WORK INSTRUCTION:
Reproduce the data below word for word, leaving out the pictures.

STUDY MATERIAL:
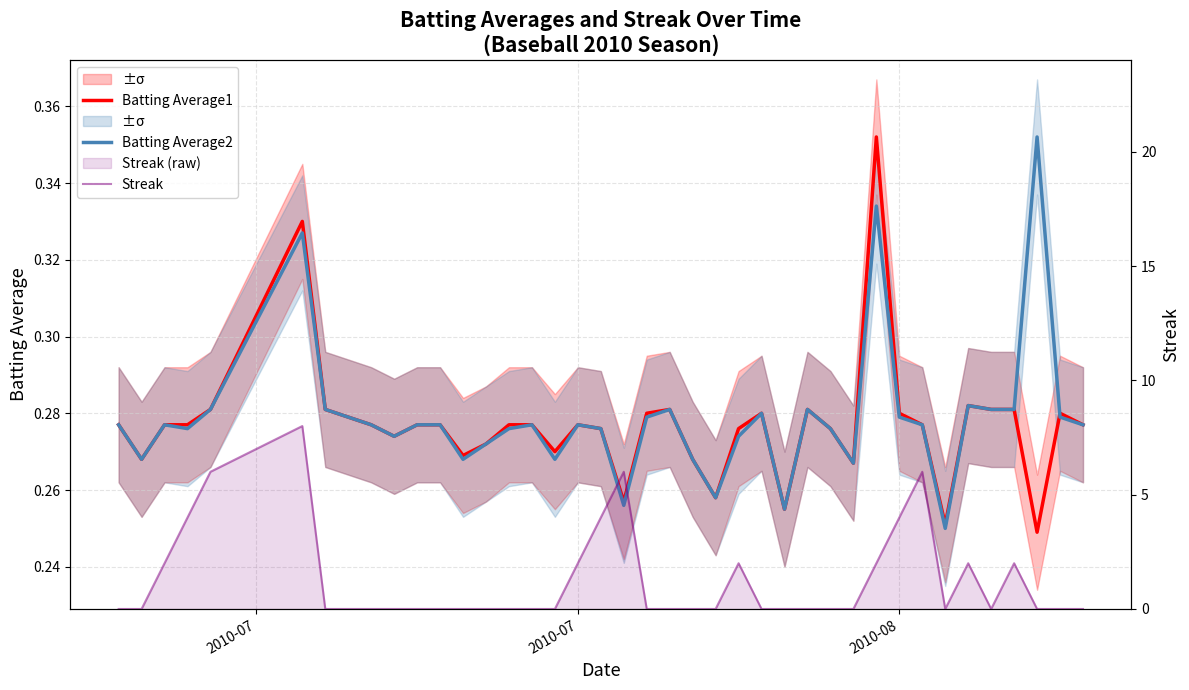

The value of Streak at 18 is 5.6. True or false?

False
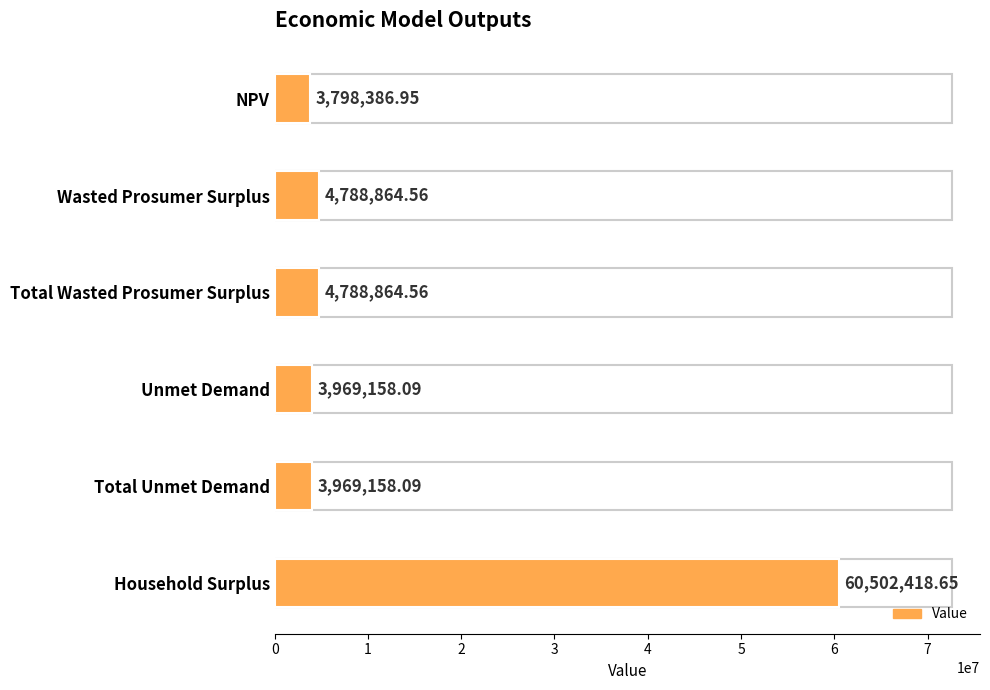

Count the number of values greater than 4788864.

3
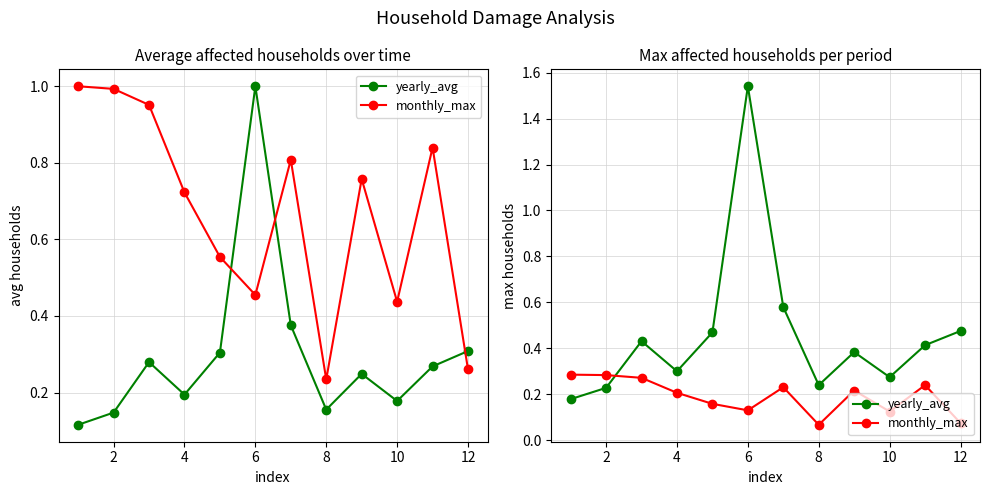

Is it true that monthly_max equals 0.3 at 8?

False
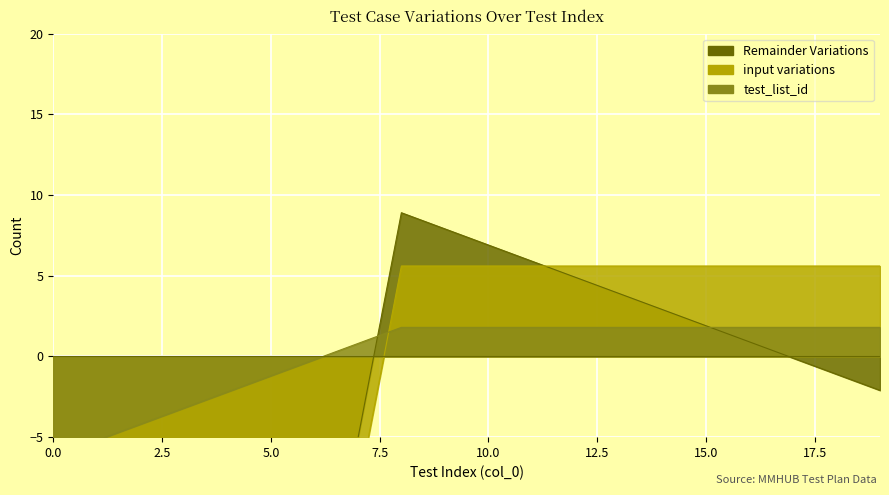

How many values in Remainder Variations are above zero?

9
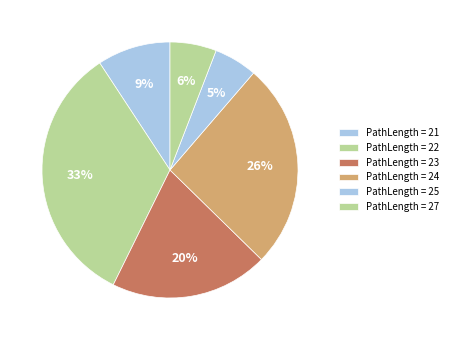

Count the number of slices in the pie.

6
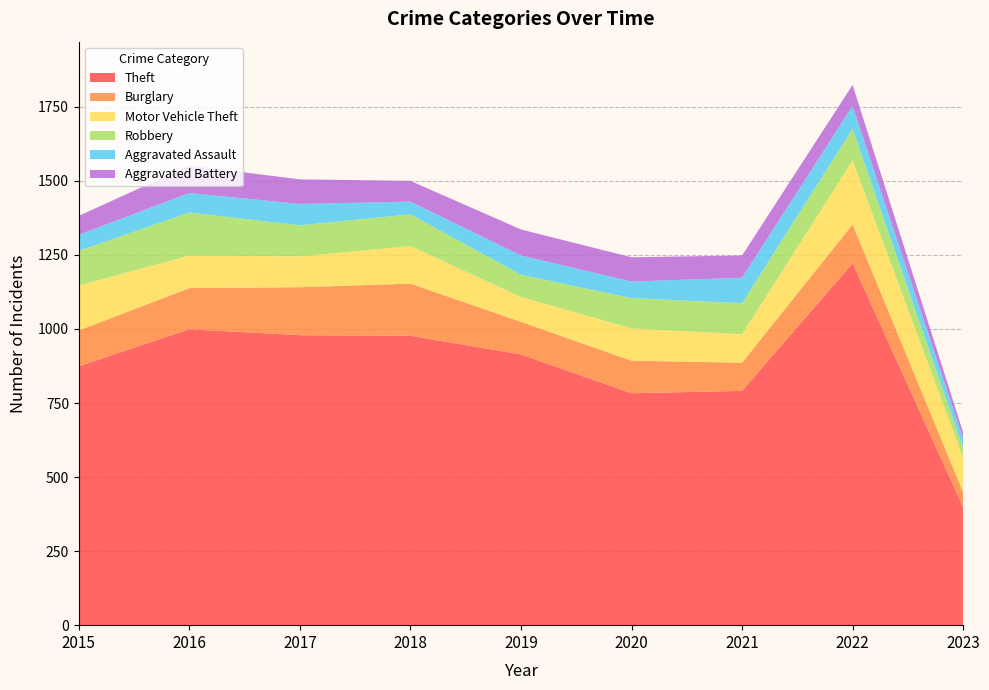

Reading left to right, list all the values displayed in this chart.

Theft: 2015=874	2016=999	2017=979	2018=977	2019=914	2020=783	2021=791	2022=1222	2023=398
Burglary: 2015=121	2016=139	2017=162	2018=176	2019=110	2020=110	2021=95	2022=131	2023=51
Motor Vehicle Theft: 2015=152	2016=110	2017=104	2018=127	2019=84	2020=109	2021=96	2022=216	2023=117
Robbery: 2015=117	2016=145	2017=105	2018=107	2019=75	2020=102	2021=105	2022=107	2023=32
Aggravated Assault: 2015=54	2016=66	2017=72	2018=43	2019=65	2020=56	2021=86	2022=77	2023=32
Aggravated Battery: 2015=64	2016=93	2017=83	2018=70	2019=88	2020=82	2021=75	2022=71	2023=21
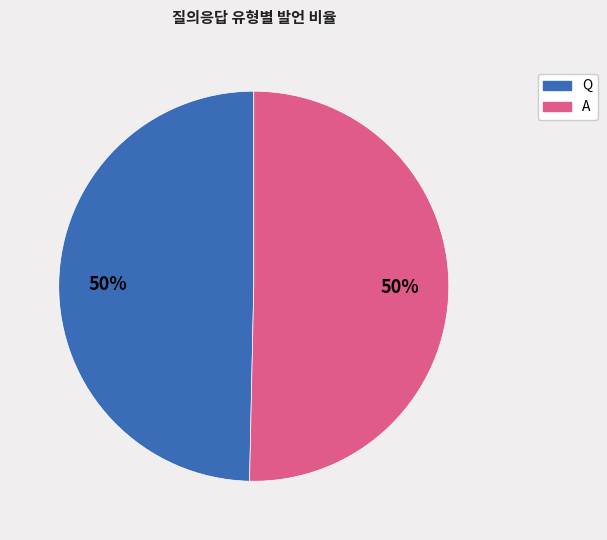

True or false: Q accounts for 50% of the total.

True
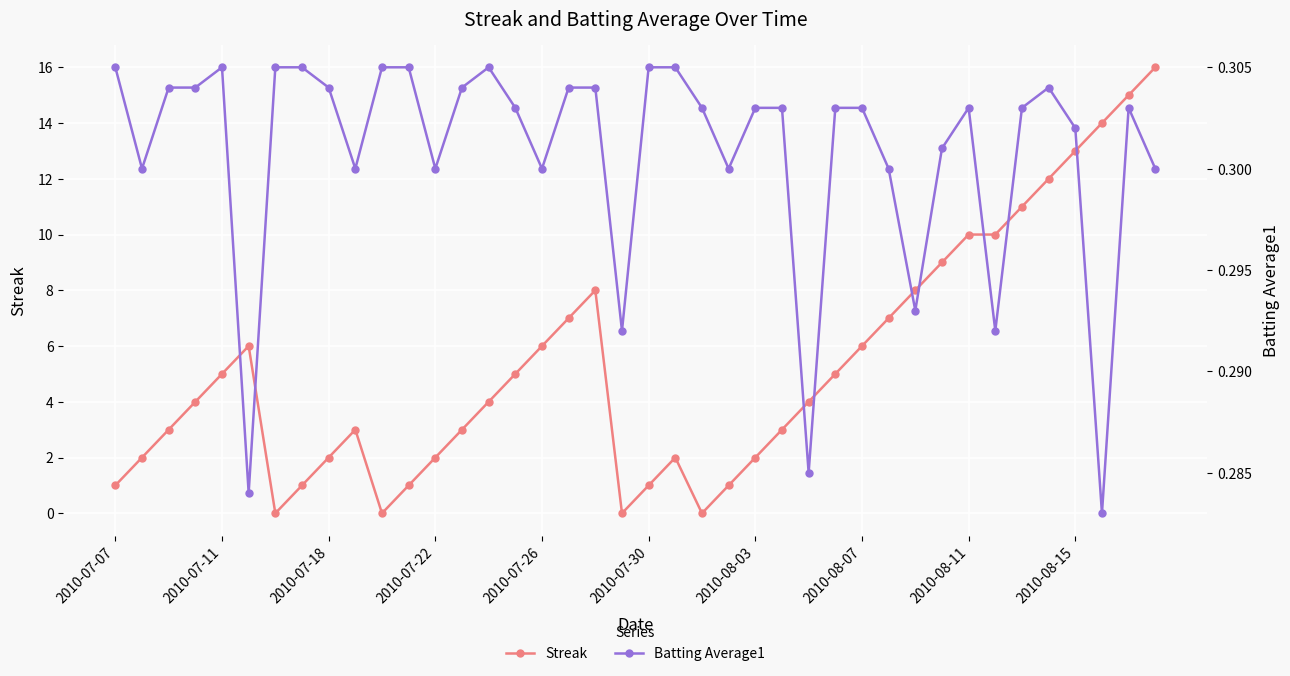

True or false: Streak has more than 0 points higher than both neighbors.

True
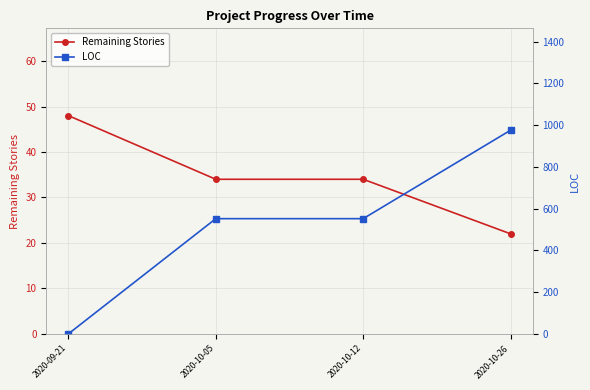

How many times do LOC and Remaining Stories cross each other?

1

RESULT FOR THIS TASK:
The value of Streak at 18 is 5.6. True or false?

False

Count the number of values greater than 4788864.

3

Is it true that monthly_max equals 0.3 at 8?

False

How many values in Remainder Variations are above zero?

9

Count the number of slices in the pie.

6

Reading left to right, list all the values displayed in this chart.

Theft: 2015=874	2016=999	2017=979	2018=977	2019=914	2020=783	2021=791	2022=1222	2023=398
Burglary: 2015=121	2016=139	2017=162	2018=176	2019=110	2020=110	2021=95	2022=131	2023=51
Motor Vehicle Theft: 2015=152	2016=110	2017=104	2018=127	2019=84	2020=109	2021=96	2022=216	2023=117
Robbery: 2015=117	2016=145	2017=105	2018=107	2019=75	2020=102	2021=105	2022=107	2023=32
Aggravated Assault: 2015=54	2016=66	2017=72	2018=43	2019=65	2020=56	2021=86	2022=77	2023=32
Aggravated Battery: 2015=64	2016=93	2017=83	2018=70	2019=88	2020=82	2021=75	2022=71	2023=21

True or false: Q accounts for 50% of the total.

True

True or false: Streak has more than 0 points higher than both neighbors.

True

How many times do LOC and Remaining Stories cross each other?

1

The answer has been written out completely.